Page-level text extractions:
= Beginning of Section =

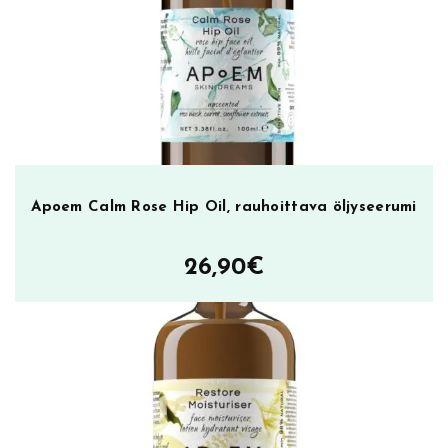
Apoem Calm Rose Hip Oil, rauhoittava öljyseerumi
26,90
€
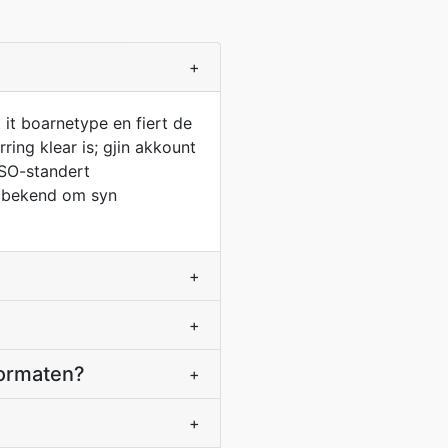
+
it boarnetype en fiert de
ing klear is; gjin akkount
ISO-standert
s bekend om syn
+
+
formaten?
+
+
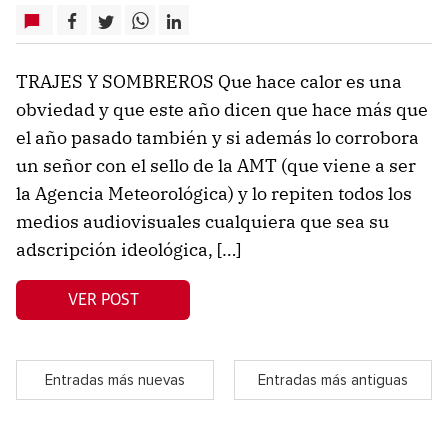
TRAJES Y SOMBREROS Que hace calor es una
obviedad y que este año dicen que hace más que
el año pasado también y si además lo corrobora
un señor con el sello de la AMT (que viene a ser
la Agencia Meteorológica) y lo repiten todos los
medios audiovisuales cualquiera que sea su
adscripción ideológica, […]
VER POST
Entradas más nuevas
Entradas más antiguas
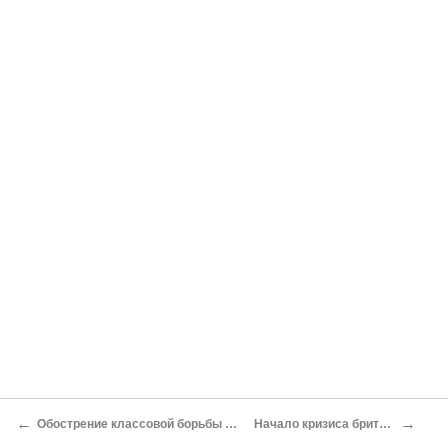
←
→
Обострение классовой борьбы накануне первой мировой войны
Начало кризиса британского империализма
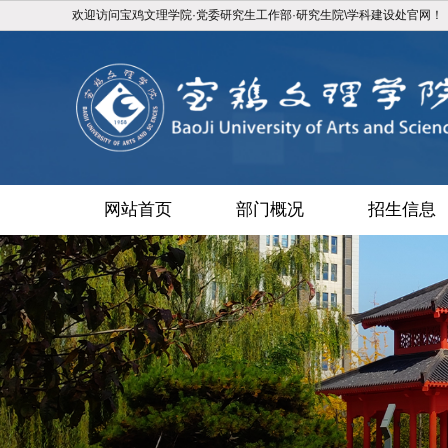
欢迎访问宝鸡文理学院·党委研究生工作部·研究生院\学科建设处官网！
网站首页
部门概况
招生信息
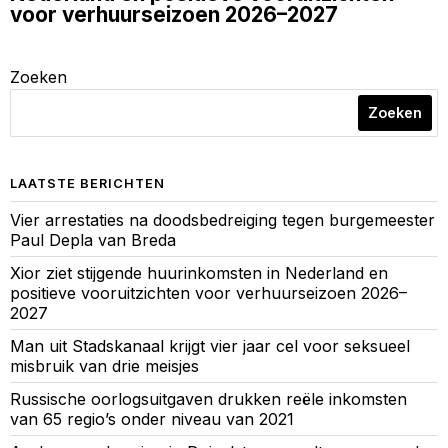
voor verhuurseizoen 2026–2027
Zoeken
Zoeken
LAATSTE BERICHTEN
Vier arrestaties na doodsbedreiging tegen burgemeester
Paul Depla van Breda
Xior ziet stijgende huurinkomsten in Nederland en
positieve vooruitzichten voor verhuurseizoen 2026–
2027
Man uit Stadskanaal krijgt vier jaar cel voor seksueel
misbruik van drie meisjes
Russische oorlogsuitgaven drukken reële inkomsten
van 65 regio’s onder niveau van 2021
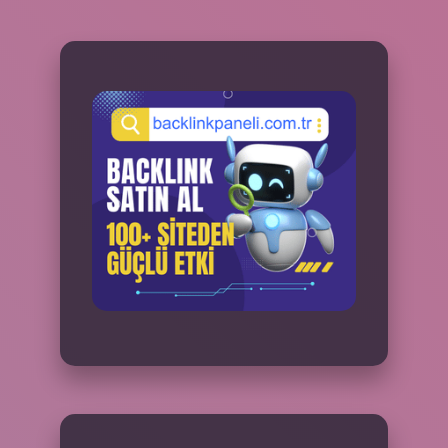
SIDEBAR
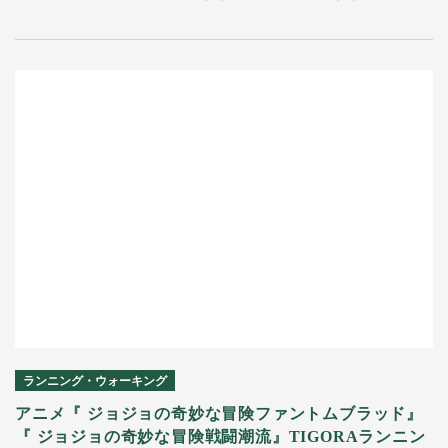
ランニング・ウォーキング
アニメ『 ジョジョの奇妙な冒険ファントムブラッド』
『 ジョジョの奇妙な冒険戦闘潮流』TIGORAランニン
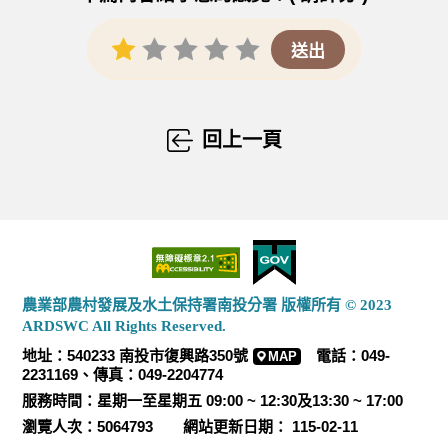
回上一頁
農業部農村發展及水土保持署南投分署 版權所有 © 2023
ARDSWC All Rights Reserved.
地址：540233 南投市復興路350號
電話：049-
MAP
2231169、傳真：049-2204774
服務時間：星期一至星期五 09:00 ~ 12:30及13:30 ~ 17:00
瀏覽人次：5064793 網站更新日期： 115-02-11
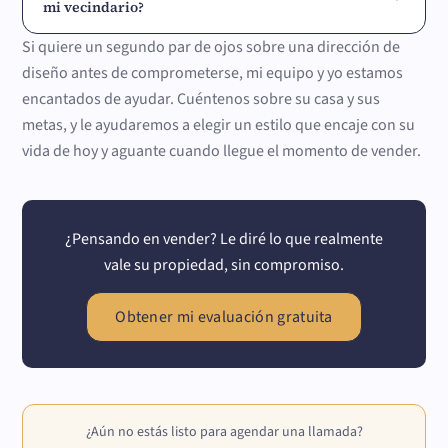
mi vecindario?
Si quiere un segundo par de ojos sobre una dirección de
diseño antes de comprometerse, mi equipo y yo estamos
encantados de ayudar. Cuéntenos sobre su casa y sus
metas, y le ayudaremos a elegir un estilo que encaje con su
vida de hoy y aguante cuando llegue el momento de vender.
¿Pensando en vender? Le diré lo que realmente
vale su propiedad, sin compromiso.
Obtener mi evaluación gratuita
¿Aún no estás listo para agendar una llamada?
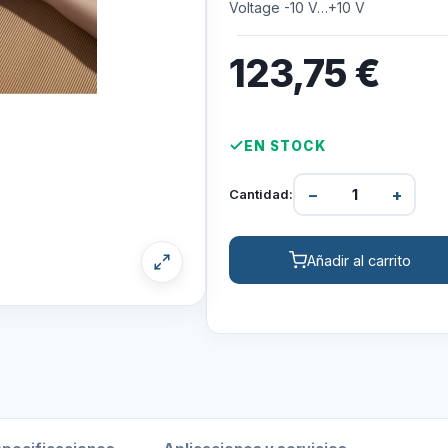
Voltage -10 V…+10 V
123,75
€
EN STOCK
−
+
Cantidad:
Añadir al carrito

= End of Section =

● **PROBLEM TO WORK ON**
The output is the lines from the start of the data above through the line containing "Paul Depla van Breda", unchanged, with any picture left out.

● **EXERCISE RESPONSE**
Apoem Calm Rose Hip Oil, rauhoittava öljyseerumi
26,90
€
+
it boarnetype en fiert de
ing klear is; gjin akkount
ISO-standert
s bekend om syn
+
+
formaten?
+
+
TRAJES Y SOMBREROS Que hace calor es una
obviedad y que este año dicen que hace más que
el año pasado también y si además lo corrobora
un señor con el sello de la AMT (que viene a ser
la Agencia Meteorológica) y lo repiten todos los
medios audiovisuales cualquiera que sea su
adscripción ideológica, […]
VER POST
Entradas más nuevas
Entradas más antiguas
←
→
Обострение классовой борьбы накануне первой мировой войны
Начало кризиса британского империализма
欢迎访问宝鸡文理学院·党委研究生工作部·研究生院\学科建设处官网！
网站首页
部门概况
招生信息
voor verhuurseizoen 2026–2027
Zoeken
Zoeken
LAATSTE BERICHTEN
Vier arrestaties na doodsbedreiging tegen burgemeester
Paul Depla van Breda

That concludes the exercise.